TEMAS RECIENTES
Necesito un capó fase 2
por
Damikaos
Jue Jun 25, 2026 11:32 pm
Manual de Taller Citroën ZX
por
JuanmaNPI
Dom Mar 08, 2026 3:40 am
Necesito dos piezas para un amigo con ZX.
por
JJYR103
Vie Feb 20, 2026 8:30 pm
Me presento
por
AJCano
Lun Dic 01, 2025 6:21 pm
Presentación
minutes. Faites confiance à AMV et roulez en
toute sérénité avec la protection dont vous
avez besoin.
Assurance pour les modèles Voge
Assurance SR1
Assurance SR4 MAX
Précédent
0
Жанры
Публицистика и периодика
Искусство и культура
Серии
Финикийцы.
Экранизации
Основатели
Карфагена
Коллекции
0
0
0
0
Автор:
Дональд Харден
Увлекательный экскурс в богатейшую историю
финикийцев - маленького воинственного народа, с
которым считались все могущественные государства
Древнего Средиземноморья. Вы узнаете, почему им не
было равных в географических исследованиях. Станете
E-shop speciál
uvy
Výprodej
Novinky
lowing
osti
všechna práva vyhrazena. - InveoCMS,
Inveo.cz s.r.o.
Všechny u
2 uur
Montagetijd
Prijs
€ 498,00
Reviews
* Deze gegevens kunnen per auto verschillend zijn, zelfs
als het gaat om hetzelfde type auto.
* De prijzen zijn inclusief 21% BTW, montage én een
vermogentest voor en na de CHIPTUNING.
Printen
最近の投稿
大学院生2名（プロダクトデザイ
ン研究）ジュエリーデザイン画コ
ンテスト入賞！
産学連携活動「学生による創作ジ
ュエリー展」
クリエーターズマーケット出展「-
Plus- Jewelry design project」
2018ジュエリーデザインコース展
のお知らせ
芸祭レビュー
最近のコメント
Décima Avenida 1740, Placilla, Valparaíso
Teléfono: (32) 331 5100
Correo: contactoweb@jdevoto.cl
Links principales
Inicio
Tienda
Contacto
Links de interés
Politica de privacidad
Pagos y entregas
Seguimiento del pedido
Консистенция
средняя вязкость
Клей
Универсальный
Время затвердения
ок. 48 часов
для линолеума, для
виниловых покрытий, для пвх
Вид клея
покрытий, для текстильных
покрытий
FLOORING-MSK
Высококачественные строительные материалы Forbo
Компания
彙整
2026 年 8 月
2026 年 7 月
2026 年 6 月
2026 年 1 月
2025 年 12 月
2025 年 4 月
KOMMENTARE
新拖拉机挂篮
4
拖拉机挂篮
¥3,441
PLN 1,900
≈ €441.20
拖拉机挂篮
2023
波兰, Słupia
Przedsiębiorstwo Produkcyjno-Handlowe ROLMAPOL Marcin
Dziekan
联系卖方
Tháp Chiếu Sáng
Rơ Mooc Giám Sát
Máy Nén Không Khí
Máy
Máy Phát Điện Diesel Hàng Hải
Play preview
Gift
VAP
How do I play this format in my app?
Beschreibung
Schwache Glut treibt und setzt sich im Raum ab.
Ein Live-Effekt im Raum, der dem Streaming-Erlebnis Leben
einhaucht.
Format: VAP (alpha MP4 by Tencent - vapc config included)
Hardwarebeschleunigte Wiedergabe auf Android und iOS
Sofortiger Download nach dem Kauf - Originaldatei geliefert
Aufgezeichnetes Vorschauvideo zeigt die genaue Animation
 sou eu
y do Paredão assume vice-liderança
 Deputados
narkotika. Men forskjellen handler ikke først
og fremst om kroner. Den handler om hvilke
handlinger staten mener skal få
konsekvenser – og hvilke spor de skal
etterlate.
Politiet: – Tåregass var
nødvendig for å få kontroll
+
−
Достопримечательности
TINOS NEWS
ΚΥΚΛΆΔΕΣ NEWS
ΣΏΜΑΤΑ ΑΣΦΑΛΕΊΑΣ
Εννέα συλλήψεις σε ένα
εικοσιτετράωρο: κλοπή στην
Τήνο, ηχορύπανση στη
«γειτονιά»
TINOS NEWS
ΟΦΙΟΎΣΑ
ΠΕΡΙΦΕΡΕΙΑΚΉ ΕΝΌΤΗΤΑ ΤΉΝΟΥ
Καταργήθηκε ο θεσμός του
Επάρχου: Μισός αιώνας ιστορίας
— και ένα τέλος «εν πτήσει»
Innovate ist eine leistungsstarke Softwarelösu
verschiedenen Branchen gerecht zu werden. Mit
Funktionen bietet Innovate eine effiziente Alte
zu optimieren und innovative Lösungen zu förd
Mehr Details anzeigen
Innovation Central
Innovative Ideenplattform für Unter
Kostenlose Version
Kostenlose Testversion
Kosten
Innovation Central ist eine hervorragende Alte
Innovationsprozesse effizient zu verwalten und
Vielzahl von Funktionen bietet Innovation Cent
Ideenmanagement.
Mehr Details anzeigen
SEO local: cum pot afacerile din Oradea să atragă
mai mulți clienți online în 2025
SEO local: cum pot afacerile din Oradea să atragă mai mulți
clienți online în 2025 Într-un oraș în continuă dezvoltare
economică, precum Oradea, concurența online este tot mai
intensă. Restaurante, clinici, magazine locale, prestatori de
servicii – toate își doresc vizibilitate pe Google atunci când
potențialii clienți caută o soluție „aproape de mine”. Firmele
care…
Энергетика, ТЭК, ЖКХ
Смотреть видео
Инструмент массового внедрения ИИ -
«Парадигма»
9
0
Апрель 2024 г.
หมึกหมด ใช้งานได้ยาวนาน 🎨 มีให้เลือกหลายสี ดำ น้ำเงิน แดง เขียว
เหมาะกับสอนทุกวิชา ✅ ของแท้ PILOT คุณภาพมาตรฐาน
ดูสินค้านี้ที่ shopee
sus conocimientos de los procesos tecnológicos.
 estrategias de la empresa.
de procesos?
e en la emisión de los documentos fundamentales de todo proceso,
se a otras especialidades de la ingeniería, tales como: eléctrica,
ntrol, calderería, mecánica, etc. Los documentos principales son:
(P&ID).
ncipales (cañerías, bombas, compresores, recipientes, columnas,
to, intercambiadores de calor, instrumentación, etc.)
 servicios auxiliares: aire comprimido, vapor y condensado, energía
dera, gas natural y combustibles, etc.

Exercise aim:
The records shown above should be given again word for word.

Answer section:
TEMAS RECIENTES
Necesito un capó fase 2
por
Damikaos
Jue Jun 25, 2026 11:32 pm
Manual de Taller Citroën ZX
por
JuanmaNPI
Dom Mar 08, 2026 3:40 am
Necesito dos piezas para un amigo con ZX.
por
JJYR103
Vie Feb 20, 2026 8:30 pm
Me presento
por
AJCano
Lun Dic 01, 2025 6:21 pm
Presentación
minutes. Faites confiance à AMV et roulez en
toute sérénité avec la protection dont vous
avez besoin.
Assurance pour les modèles Voge
Assurance SR1
Assurance SR4 MAX
Précédent
0
Жанры
Публицистика и периодика
Искусство и культура
Серии
Финикийцы.
Экранизации
Основатели
Карфагена
Коллекции
0
0
0
0
Автор:
Дональд Харден
Увлекательный экскурс в богатейшую историю
финикийцев - маленького воинственного народа, с
которым считались все могущественные государства
Древнего Средиземноморья. Вы узнаете, почему им не
было равных в географических исследованиях. Станете
E-shop speciál
uvy
Výprodej
Novinky
lowing
osti
všechna práva vyhrazena. - InveoCMS,
Inveo.cz s.r.o.
Všechny u
2 uur
Montagetijd
Prijs
€ 498,00
Reviews
* Deze gegevens kunnen per auto verschillend zijn, zelfs
als het gaat om hetzelfde type auto.
* De prijzen zijn inclusief 21% BTW, montage én een
vermogentest voor en na de CHIPTUNING.
Printen
最近の投稿
大学院生2名（プロダクトデザイ
ン研究）ジュエリーデザイン画コ
ンテスト入賞！
産学連携活動「学生による創作ジ
ュエリー展」
クリエーターズマーケット出展「-
Plus- Jewelry design project」
2018ジュエリーデザインコース展
のお知らせ
芸祭レビュー
最近のコメント
Décima Avenida 1740, Placilla, Valparaíso
Teléfono: (32) 331 5100
Correo: contactoweb@jdevoto.cl
Links principales
Inicio
Tienda
Contacto
Links de interés
Politica de privacidad
Pagos y entregas
Seguimiento del pedido
Консистенция
средняя вязкость
Клей
Универсальный
Время затвердения
ок. 48 часов
для линолеума, для
виниловых покрытий, для пвх
Вид клея
покрытий, для текстильных
покрытий
FLOORING-MSK
Высококачественные строительные материалы Forbo
Компания
彙整
2026 年 8 月
2026 年 7 月
2026 年 6 月
2026 年 1 月
2025 年 12 月
2025 年 4 月
KOMMENTARE
新拖拉机挂篮
4
拖拉机挂篮
¥3,441
PLN 1,900
≈ €441.20
拖拉机挂篮
2023
波兰, Słupia
Przedsiębiorstwo Produkcyjno-Handlowe ROLMAPOL Marcin
Dziekan
联系卖方
Tháp Chiếu Sáng
Rơ Mooc Giám Sát
Máy Nén Không Khí
Máy
Máy Phát Điện Diesel Hàng Hải
Play preview
Gift
VAP
How do I play this format in my app?
Beschreibung
Schwache Glut treibt und setzt sich im Raum ab.
Ein Live-Effekt im Raum, der dem Streaming-Erlebnis Leben
einhaucht.
Format: VAP (alpha MP4 by Tencent - vapc config included)
Hardwarebeschleunigte Wiedergabe auf Android und iOS
Sofortiger Download nach dem Kauf - Originaldatei geliefert
Aufgezeichnetes Vorschauvideo zeigt die genaue Animation
 sou eu
y do Paredão assume vice-liderança
 Deputados
narkotika. Men forskjellen handler ikke først
og fremst om kroner. Den handler om hvilke
handlinger staten mener skal få
konsekvenser – og hvilke spor de skal
etterlate.
Politiet: – Tåregass var
nødvendig for å få kontroll
+
−
Достопримечательности
TINOS NEWS
ΚΥΚΛΆΔΕΣ NEWS
ΣΏΜΑΤΑ ΑΣΦΑΛΕΊΑΣ
Εννέα συλλήψεις σε ένα
εικοσιτετράωρο: κλοπή στην
Τήνο, ηχορύπανση στη
«γειτονιά»
TINOS NEWS
ΟΦΙΟΎΣΑ
ΠΕΡΙΦΕΡΕΙΑΚΉ ΕΝΌΤΗΤΑ ΤΉΝΟΥ
Καταργήθηκε ο θεσμός του
Επάρχου: Μισός αιώνας ιστορίας
— και ένα τέλος «εν πτήσει»
Innovate ist eine leistungsstarke Softwarelösu
verschiedenen Branchen gerecht zu werden. Mit
Funktionen bietet Innovate eine effiziente Alte
zu optimieren und innovative Lösungen zu förd
Mehr Details anzeigen
Innovation Central
Innovative Ideenplattform für Unter
Kostenlose Version
Kostenlose Testversion
Kosten
Innovation Central ist eine hervorragende Alte
Innovationsprozesse effizient zu verwalten und
Vielzahl von Funktionen bietet Innovation Cent
Ideenmanagement.
Mehr Details anzeigen
SEO local: cum pot afacerile din Oradea să atragă
mai mulți clienți online în 2025
SEO local: cum pot afacerile din Oradea să atragă mai mulți
clienți online în 2025 Într-un oraș în continuă dezvoltare
economică, precum Oradea, concurența online este tot mai
intensă. Restaurante, clinici, magazine locale, prestatori de
servicii – toate își doresc vizibilitate pe Google atunci când
potențialii clienți caută o soluție „aproape de mine”. Firmele
care…
Энергетика, ТЭК, ЖКХ
Смотреть видео
Инструмент массового внедрения ИИ -
«Парадигма»
9
0
Апрель 2024 г.
หมึกหมด ใช้งานได้ยาวนาน 🎨 มีให้เลือกหลายสี ดำ น้ำเงิน แดง เขียว
เหมาะกับสอนทุกวิชา ✅ ของแท้ PILOT คุณภาพมาตรฐาน
ดูสินค้านี้ที่ shopee
sus conocimientos de los procesos tecnológicos.
 estrategias de la empresa.
de procesos?
e en la emisión de los documentos fundamentales de todo proceso,
se a otras especialidades de la ingeniería, tales como: eléctrica,
ntrol, calderería, mecánica, etc. Los documentos principales son:
(P&ID).
ncipales (cañerías, bombas, compresores, recipientes, columnas,
to, intercambiadores de calor, instrumentación, etc.)
 servicios auxiliares: aire comprimido, vapor y condensado, energía
dera, gas natural y combustibles, etc.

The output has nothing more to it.